Flip-Dots Enter The Realm Of Fine Art

Flip-dot displays look and sound awesome. At least to all of us electronics geeks who dumpster dive for second-hand panels to add to our collections of esoteric display technology. But there are people thinking beyond the yellow/white dots on a black background. [BreakfastNY] have produced a new take on what a flip-dot display can be with color and a bit of theatrics.

Mechanically these are standard pixels that use an electromagnetic coil to pivot a disc between two states. But immediately you’ll see the inert display has a mosaic printed right on the dots. It gets even more fun to realize the same image is present on the rear of the dots but in a different color palette. In the case of this piece, entitled Empire State, it looks like a sunny day on one side and an overcast day on the reverse.

We wondered what this art collective was up to when they began selling flip-dot modules they had designed back in 2016. Having those kinds of connections meant they were able to sweet-talk their manufacturing partners into custom printing colors on the discs during manufacture. The group continues to use their camera-based interactivity that represents silhouettes on the display. The innovative color palette still lets that work quite well, but one really interesting animation choice here is an indeterminate flutter of the pixels. It builds a Matrix-style waterfall animating into the image, beckoning the viewer to walk over with the ulterior motive that this brings them within camera range.

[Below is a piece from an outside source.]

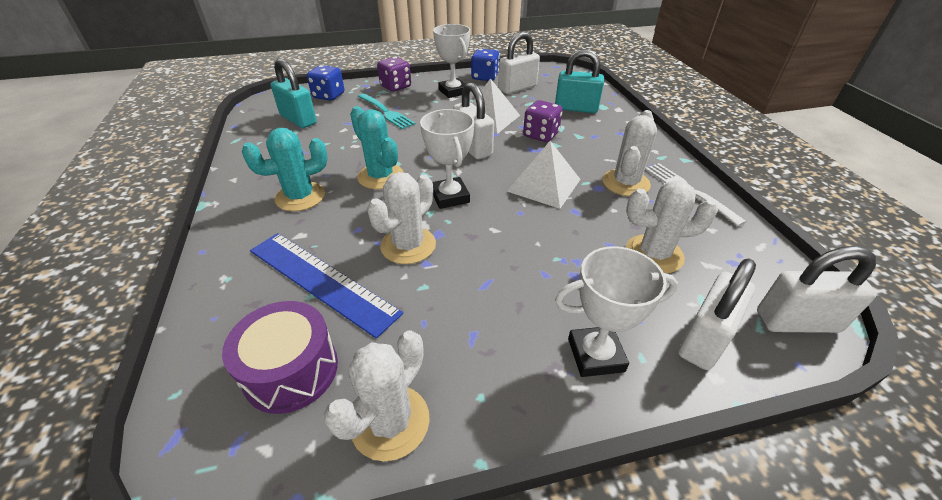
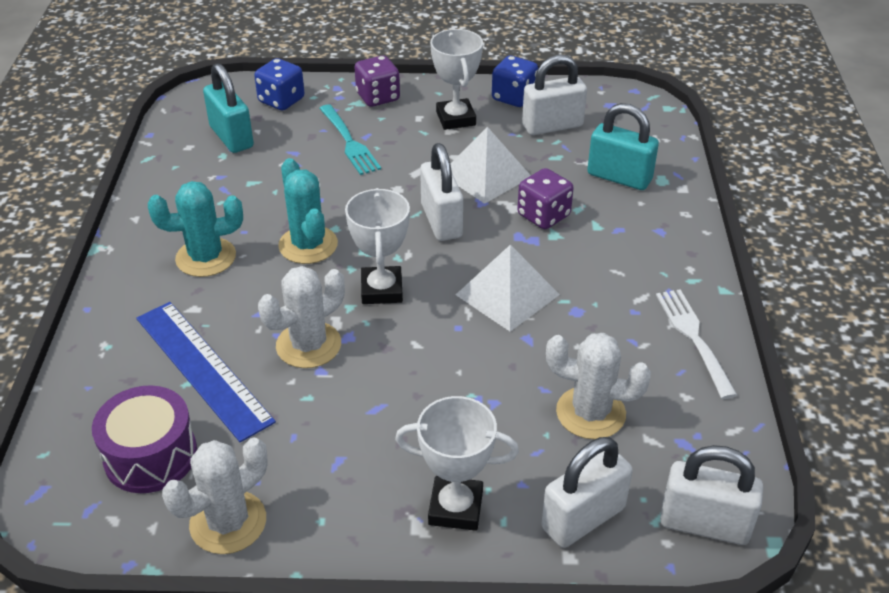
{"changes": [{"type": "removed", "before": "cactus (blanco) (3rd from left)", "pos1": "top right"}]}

If you want to give the flutter effect a try for yourself, you might want to peek at the 30 FPS flip-dot driver we saw a few weeks back as a responsive option.

13 thoughts on “Flip-Dots Enter The Realm Of Fine Art

      1. Its a bit of a sour comment of me, but I have been eagerly waiting for the flippin’ sound the last couple of videos. It’s THE feature that separates it from the rest displays, packing an ‘auditory notification’ + visual confirmation in one package. There luckily is some some sublte hints at the sound of the flipdot screen in the background here, but practically glossed over with some ‘easy listening’ to sooth you into submission(consumption?). I might not be the audience for this video, but as an artist…id like to see a flipdot project focussing on the auditory complementing visual.

  1. I have to wonder the lifetime of the pixels on a flip dot display being used in this fashion? I’m sure any of us that were alive 20 or more years ago when it was much more common to find these out in the wild remember how often you’d see a flip dot display that may have only updated a hand full of times an hour or at most once a minute with stuck broken “pixels” What kind of wear and tear is essentially doing video on one of these things doing to the mechanics of the display? These things were great for displaying static messages. Like one might see on a highway info sign. It could have been solar powered with the minimalist of battery because only a burst of power would be needed to update the display and the whole thing could essentially power down since zero power was needed to retain the message on the board.

    1. I doubt wear is that bad. The only moving part is the flip disk itself, the rest is solid state electronics and a coil under each disk. The disk already has some loose tolerances so it’s not like it takes alot of effort to move it. I would imagine that with sufficiently rugged electronic parts and thick wire on the coil, flip dots will last quite a while.